Extracted material:
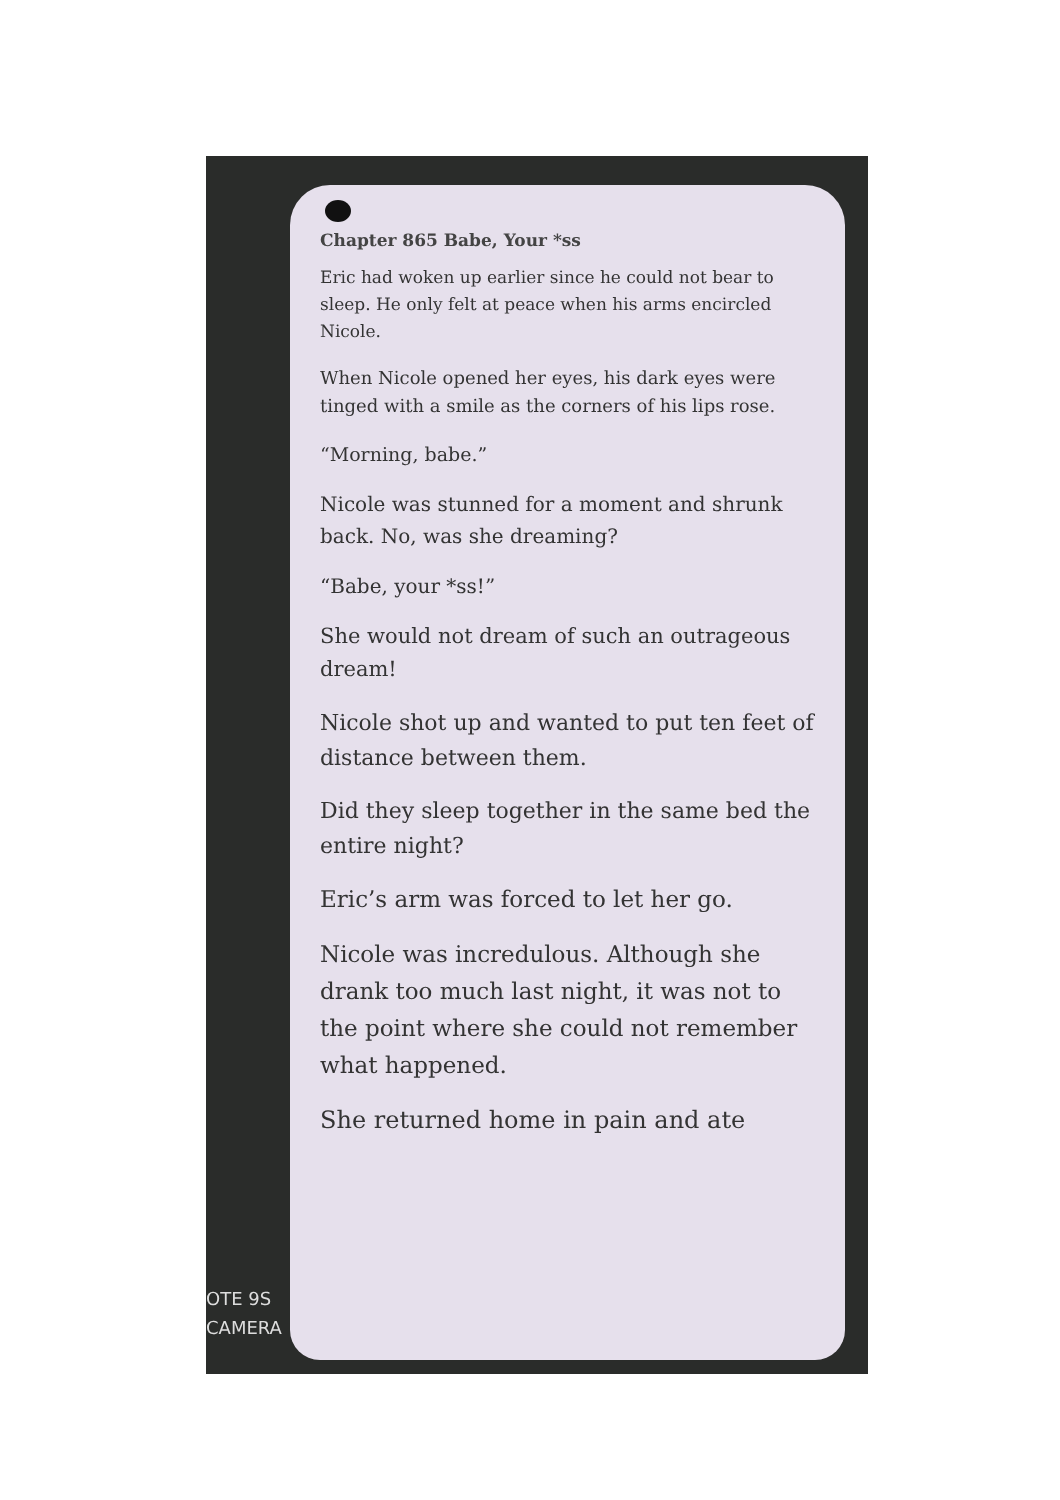Chapter 865 Babe, Your *ss
Eric had woken up earlier since he could not bear to sleep. He only felt at peace when his arms encircled Nicole.
When Nicole opened her eyes, his dark eyes were tinged with a smile as the corners of his lips rose.
“Morning, babe.”
Nicole was stunned for a moment and shrunk back. No, was she dreaming?
“Babe, your *ss!”
She would not dream of such an outrageous dream!
Nicole shot up and wanted to put ten feet of distance between them.
Did they sleep together in the same bed the entire night?
Eric’s arm was forced to let her go.
Nicole was incredulous. Although she drank too much last night, it was not to the point where she could not remember what happened.
She returned home in pain and ate
OTE 9S
CAMERA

Description of the task: Reproduce the listing exactly. Leave its pictures out.

The completed task:
Chapter 865 Babe, Your *ss
Eric had woken up earlier since he could not bear to sleep. He only felt at peace when his arms encircled Nicole.
When Nicole opened her eyes, his dark eyes were tinged with a smile as the corners of his lips rose.
“Morning, babe.”
Nicole was stunned for a moment and shrunk back. No, was she dreaming?
“Babe, your *ss!”
She would not dream of such an outrageous dream!
Nicole shot up and wanted to put ten feet of distance between them.
Did they sleep together in the same bed the entire night?
Eric’s arm was forced to let her go.
Nicole was incredulous. Although she drank too much last night, it was not to the point where she could not remember what happened.
She returned home in pain and ate
OTE 9S
CAMERA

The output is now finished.